The system constructed by Professor Wang and his team – called WEC2P – is composed of a solar photovoltaic panel placed over a layer of hydrogel, which is mounted on top of a large metal box used to condense and collect water. The hydrogel can effectively absorb water vapors from the air and release the water content when heated.

The scientists conducted a plant-growing test by using this solar-powered system in Saudi Arabia for two weeks in June, when the weather was extremely hot. They managed to use the water solely collected from air to irrigate 60 water spinach seeds planted in a plastic box.
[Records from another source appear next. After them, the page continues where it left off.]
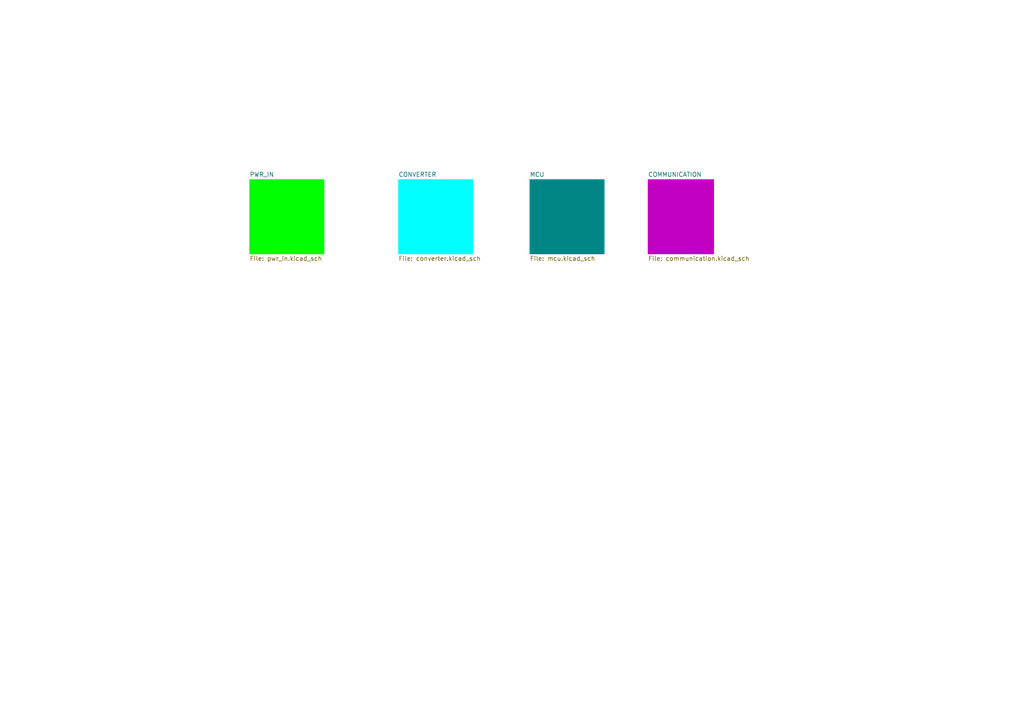
<source format=kicad_sch>
(kicad_sch (version 20230121) (generator eeschema)

  (uuid 8228fedf-1841-45d0-bfd8-1336e51f17f0)

  (paper "A4")

  (title_block
    (title "24V_1A_CEVIRICI")
    (rev "v02072024")
  )

  


  (sheet (at 72.39 52.07) (size 21.59 21.59) (fields_autoplaced)
    (stroke (width 0.1524) (type solid) (color 0 255 0 1))
    (fill (color 0 255 0 1.0000))
    (uuid 0b6fdf2f-e69f-4492-a6ea-1db1827da576)
    (property "Sheetname" "PWR_IN" (at 72.39 51.3584 0)
      (effects (font (size 1.27 1.27)) (justify left bottom))
    )
    (property "Sheetfile" "pwr_in.kicad_sch" (at 72.39 74.2446 0)
      (effects (font (size 1.27 1.27)) (justify left top))
    )
    (instances
      (project "24V_1A"
        (path "/8228fedf-1841-45d0-bfd8-1336e51f17f0" (page "2"))
      )
    )
  )

  (sheet (at 187.96 52.07) (size 19.05 21.59) (fields_autoplaced)
    (stroke (width 0.1524) (type solid) (color 194 0 194 1))
    (fill (color 194 0 194 1.0000))
    (uuid 2ac9fad5-29b5-492b-a219-357825fc9dea)
    (property "Sheetname" "COMMUNICATION" (at 187.96 51.3584 0)
      (effects (font (size 1.27 1.27)) (justify left bottom))
    )
    (property "Sheetfile" "communication.kicad_sch" (at 187.96 74.2446 0)
      (effects (font (size 1.27 1.27)) (justify left top))
    )
    (instances
      (project "24V_1A"
        (path "/8228fedf-1841-45d0-bfd8-1336e51f17f0" (page "5"))
      )
    )
  )

  (sheet (at 115.57 52.07) (size 21.59 21.59) (fields_autoplaced)
    (stroke (width 0.1524) (type solid) (color 0 255 255 1))
    (fill (color 0 255 255 1.0000))
    (uuid 4fcbdb98-90c4-4028-849a-f2018306069b)
    (property "Sheetname" "CONVERTER" (at 115.57 51.3584 0)
      (effects (font (size 1.27 1.27)) (justify left bottom))
    )
    (property "Sheetfile" "converter.kicad_sch" (at 115.57 74.2446 0)
      (effects (font (size 1.27 1.27)) (justify left top))
    )
    (instances
      (project "24V_1A"
        (path "/8228fedf-1841-45d0-bfd8-1336e51f17f0" (page "3"))
      )
    )
  )

  (sheet (at 153.67 52.07) (size 21.59 21.59) (fields_autoplaced)
    (stroke (width 0.1524) (type solid) (color 0 132 132 1))
    (fill (color 0 132 132 1.0000))
    (uuid 5b1fa790-ea1d-4c96-abb0-7df2dd18c0e6)
    (property "Sheetname" "MCU" (at 153.67 51.3584 0)
      (effects (font (size 1.27 1.27)) (justify left bottom))
    )
    (property "Sheetfile" "mcu.kicad_sch" (at 153.67 74.2446 0)
      (effects (font (size 1.27 1.27)) (justify left top))
    )
    (instances
      (project "24V_1A"
        (path "/8228fedf-1841-45d0-bfd8-1336e51f17f0" (page "4"))
      )
    )
  )

  (sheet_instances
    (path "/" (page "1"))
  )
)

</source>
The results were impressive: 57 out of 60 seeds sprouted and grew normally up to 18 centimeters.

“Our goal is to create an integrated system of clean energy, water, and food production, especially the water-creation part in our design, which sets us apart from current agrophotovoltaics,” said Dr. Wang. In order to do this, he plans to design a better hydrogel that could absorb more water from the air.

“Making sure everyone on Earth has access to clean water and affordable clean energy is part of the Sustainable Development Goals set by the United Nations. I hope our design can be a decentralized power and water system to light homes and water crops,” he concluded.

The study is published in the journal Cell Reports Physical Science.